Source passage:
Content starts

Reconstituted γ-Secretase Assays Using HeLa Cell Membranes and a Tandem Affinity-Purified (TAP) Protein−γ-Secretase Complex

In vitro γ-secretase assays capable of detecting the generation of Aβ42 and Aβ40 from a truncated, biotinylated APP artificial substrate (APP Sb4) were conducted using either γ-secretase-enriched HeLa cell membrane preparations or TAP protein−γ-secretase isolated complexes exactly as described previously.[19,21]In vitro γ-secretase assays capable of detecting NICD from a truncated biotinylated Notch 1 artificial substrate (N1-Sb1) were conducted using both the TAP protein−γ-secretase subunit-containing complexes and γ-secretase-enriched HeLa cell membranes as described previously.[19,22]

Results

Heterocycle Substitutions of Phenyl Rings in AGSMs Provide Compounds with a Broad Range of Physicochemical Properties and Potencies for Inhibiting the Production of Aβ42 and Aβ40

The key structural features of aryl aminothiazole γ-secretase modulators (AGSMs) versus heterocycle-containing or soluble γ-secretase modulators (SGSMs) are schematically illustrated below (Figure 1). Kinetic solubility measurements for a number of aryl aminothiazole AGSMs described previously[19] were below the limits of detection (<0.1 μM) regardless of which method of detection was utilized (S. L. Wagner, data not shown). These compounds were focused around diarylimidazoles with an aminothiazole linker (C ring).[19] SGSMs were synthesized utilizing specific heterocycle substitutions replacing the phenyl B rings and D rings of the AGSMs to improve aqueous solubilities while retaining good potencies. Twenty structurally related SGSMs were synthesized and characterized using the assays described and depicted in Table 1 and Figure 2. ClogP values as low as 3.3 and as high as 5.7 were calculated for the 20 SGSM compounds. Kinetic solubility measurements using the chemiluminescent nitrogen detection (CLND) method from DMSO stock solutions were very similar between those performed at pH 6.6 or 7.4. In addition, kinetic solubility measurements for several SGSM compounds were conducted using an ultraviolet (UV) detection method. In the few circumstances where UV detection and CLND methods were compared (compounds 31, 36, and 38), UV detection gave slightly lower estimates of kinetic solubility than did the CLND method (Table 1). In summary, the various B ring and D ring heterocycle substitutions resulted in compounds containing a broad spectrum of kinetic solubilities ranging from 18.4 to ≤1.6 μM (the lower limit of detection for the UV method). The vast majority had kinetic solubilities (regardless of the method of detection) significantly higher than those of the AGSM series.

Content ends

Dataset:
Content starts

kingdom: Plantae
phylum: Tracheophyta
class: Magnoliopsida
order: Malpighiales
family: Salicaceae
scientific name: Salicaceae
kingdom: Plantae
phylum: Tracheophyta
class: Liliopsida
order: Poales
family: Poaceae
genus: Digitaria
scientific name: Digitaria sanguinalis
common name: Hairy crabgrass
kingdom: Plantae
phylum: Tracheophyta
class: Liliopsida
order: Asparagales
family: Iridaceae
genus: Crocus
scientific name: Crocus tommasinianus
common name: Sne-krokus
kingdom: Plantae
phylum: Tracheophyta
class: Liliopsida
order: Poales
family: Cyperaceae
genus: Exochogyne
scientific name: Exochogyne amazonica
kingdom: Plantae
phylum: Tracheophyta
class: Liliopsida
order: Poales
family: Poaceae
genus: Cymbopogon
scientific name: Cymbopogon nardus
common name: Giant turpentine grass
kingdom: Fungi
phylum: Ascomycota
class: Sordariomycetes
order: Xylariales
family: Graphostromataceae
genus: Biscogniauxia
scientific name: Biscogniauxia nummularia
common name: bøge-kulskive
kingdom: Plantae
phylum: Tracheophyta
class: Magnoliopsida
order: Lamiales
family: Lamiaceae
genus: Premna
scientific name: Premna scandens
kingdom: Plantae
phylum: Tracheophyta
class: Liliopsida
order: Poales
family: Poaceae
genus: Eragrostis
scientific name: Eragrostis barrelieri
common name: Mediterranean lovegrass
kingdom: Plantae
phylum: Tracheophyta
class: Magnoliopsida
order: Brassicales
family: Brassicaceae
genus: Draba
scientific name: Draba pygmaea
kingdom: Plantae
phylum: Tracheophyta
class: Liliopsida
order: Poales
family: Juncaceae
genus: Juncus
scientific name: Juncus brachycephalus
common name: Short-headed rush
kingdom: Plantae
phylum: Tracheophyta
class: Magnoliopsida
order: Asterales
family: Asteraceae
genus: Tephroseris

Content ends

Directions: Transcribe the passage about γ-secretase assays and modulators in full, word for word.

Result:
Reconstituted γ-Secretase Assays Using HeLa Cell Membranes and a Tandem Affinity-Purified (TAP) Protein−γ-Secretase Complex

In vitro γ-secretase assays capable of detecting the generation of Aβ42 and Aβ40 from a truncated, biotinylated APP artificial substrate (APP Sb4) were conducted using either γ-secretase-enriched HeLa cell membrane preparations or TAP protein−γ-secretase isolated complexes exactly as described previously.[19,21]In vitro γ-secretase assays capable of detecting NICD from a truncated biotinylated Notch 1 artificial substrate (N1-Sb1) were conducted using both the TAP protein−γ-secretase subunit-containing complexes and γ-secretase-enriched HeLa cell membranes as described previously.[19,22]

Results

Heterocycle Substitutions of Phenyl Rings in AGSMs Provide Compounds with a Broad Range of Physicochemical Properties and Potencies for Inhibiting the Production of Aβ42 and Aβ40

The key structural features of aryl aminothiazole γ-secretase modulators (AGSMs) versus heterocycle-containing or soluble γ-secretase modulators (SGSMs) are schematically illustrated below (Figure 1). Kinetic solubility measurements for a number of aryl aminothiazole AGSMs described previously[19] were below the limits of detection (<0.1 μM) regardless of which method of detection was utilized (S. L. Wagner, data not shown). These compounds were focused around diarylimidazoles with an aminothiazole linker (C ring).[19] SGSMs were synthesized utilizing specific heterocycle substitutions replacing the phenyl B rings and D rings of the AGSMs to improve aqueous solubilities while retaining good potencies. Twenty structurally related SGSMs were synthesized and characterized using the assays described and depicted in Table 1 and Figure 2. ClogP values as low as 3.3 and as high as 5.7 were calculated for the 20 SGSM compounds. Kinetic solubility measurements using the chemiluminescent nitrogen detection (CLND) method from DMSO stock solutions were very similar between those performed at pH 6.6 or 7.4. In addition, kinetic solubility measurements for several SGSM compounds were conducted using an ultraviolet (UV) detection method. In the few circumstances where UV detection and CLND methods were compared (compounds 31, 36, and 38), UV detection gave slightly lower estimates of kinetic solubility than did the CLND method (Table 1). In summary, the various B ring and D ring heterocycle substitutions resulted in compounds containing a broad spectrum of kinetic solubilities ranging from 18.4 to ≤1.6 μM (the lower limit of detection for the UV method). The vast majority had kinetic solubilities (regardless of the method of detection) significantly higher than those of the AGSM series.